WHAT TO DO — Report every line from the material that contains the word "input".

DATA LISTING —
+ + + + + + +

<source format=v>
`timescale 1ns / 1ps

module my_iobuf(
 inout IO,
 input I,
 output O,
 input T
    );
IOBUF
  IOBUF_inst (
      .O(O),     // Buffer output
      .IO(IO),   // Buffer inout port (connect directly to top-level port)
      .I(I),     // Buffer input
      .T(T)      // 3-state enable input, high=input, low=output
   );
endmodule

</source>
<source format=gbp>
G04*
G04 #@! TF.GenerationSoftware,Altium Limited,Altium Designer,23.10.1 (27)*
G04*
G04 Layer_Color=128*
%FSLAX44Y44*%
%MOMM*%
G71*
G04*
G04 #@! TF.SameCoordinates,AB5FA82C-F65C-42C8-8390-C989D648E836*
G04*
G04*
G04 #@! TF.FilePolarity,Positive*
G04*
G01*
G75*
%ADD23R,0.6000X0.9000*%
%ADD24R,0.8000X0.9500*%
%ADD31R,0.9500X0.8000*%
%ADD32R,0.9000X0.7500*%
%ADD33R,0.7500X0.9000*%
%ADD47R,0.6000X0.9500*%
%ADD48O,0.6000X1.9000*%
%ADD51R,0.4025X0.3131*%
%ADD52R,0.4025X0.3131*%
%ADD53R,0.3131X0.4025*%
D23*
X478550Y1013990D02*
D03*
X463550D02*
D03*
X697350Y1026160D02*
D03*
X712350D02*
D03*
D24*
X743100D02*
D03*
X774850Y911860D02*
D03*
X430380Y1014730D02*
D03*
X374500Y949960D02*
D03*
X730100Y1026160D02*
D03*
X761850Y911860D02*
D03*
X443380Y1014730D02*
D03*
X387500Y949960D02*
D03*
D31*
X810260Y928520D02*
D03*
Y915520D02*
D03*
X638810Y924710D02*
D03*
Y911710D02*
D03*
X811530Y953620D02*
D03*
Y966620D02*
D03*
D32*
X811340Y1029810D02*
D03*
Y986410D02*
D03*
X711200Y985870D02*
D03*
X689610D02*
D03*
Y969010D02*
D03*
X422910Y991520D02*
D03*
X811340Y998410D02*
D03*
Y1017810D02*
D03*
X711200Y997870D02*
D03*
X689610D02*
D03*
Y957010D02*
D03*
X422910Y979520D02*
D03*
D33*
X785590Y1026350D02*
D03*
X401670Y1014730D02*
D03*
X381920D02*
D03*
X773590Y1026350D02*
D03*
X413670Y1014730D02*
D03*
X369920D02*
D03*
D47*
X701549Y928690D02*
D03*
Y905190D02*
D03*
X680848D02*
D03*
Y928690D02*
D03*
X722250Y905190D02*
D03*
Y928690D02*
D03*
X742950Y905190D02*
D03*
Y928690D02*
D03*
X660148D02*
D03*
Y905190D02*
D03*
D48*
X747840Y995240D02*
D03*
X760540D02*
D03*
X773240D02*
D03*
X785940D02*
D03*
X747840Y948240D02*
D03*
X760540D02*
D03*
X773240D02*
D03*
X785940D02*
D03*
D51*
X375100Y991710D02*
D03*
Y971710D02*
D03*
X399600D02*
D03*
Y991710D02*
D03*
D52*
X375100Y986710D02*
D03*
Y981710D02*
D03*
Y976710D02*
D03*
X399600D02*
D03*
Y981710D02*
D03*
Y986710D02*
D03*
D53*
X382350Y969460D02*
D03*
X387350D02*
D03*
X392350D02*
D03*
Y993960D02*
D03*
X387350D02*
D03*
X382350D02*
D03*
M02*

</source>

+ + + + + + +

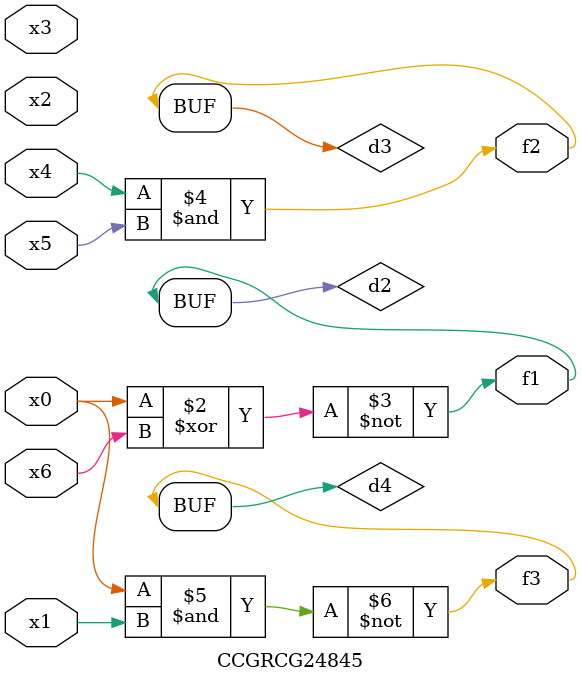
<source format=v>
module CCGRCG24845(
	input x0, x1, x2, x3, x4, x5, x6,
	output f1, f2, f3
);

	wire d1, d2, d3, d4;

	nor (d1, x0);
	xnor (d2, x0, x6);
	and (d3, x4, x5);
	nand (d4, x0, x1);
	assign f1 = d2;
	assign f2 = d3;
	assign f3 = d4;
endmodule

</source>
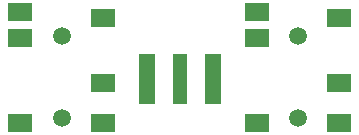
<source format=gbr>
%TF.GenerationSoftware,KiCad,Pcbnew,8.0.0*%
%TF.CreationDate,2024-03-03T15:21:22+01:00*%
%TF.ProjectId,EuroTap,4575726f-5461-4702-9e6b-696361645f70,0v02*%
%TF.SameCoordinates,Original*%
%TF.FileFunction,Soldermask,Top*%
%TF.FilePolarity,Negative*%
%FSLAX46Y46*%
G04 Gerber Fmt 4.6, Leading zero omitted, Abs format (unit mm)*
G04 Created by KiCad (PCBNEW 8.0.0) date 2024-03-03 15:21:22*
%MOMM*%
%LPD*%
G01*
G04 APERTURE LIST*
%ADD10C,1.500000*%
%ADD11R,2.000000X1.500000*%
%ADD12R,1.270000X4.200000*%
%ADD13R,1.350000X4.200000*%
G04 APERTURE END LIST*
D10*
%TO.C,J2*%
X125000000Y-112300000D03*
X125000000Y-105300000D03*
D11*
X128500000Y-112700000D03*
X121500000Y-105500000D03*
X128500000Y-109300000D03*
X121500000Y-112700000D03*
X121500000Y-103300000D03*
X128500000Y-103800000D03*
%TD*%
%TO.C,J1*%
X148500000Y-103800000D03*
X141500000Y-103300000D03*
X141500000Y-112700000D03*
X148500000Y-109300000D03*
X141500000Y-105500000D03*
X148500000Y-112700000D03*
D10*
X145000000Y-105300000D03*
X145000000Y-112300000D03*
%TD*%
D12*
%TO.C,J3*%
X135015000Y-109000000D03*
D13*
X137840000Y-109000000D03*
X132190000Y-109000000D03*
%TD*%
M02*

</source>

+ + + + + + +

ANSWER FOR THIS EXERCISE —
 input I,
 input T
      .I(I),     // Buffer input
      .T(T)      // 3-state enable input, high=input, low=output
	input x0, x1, x2, x3, x4, x5, x6,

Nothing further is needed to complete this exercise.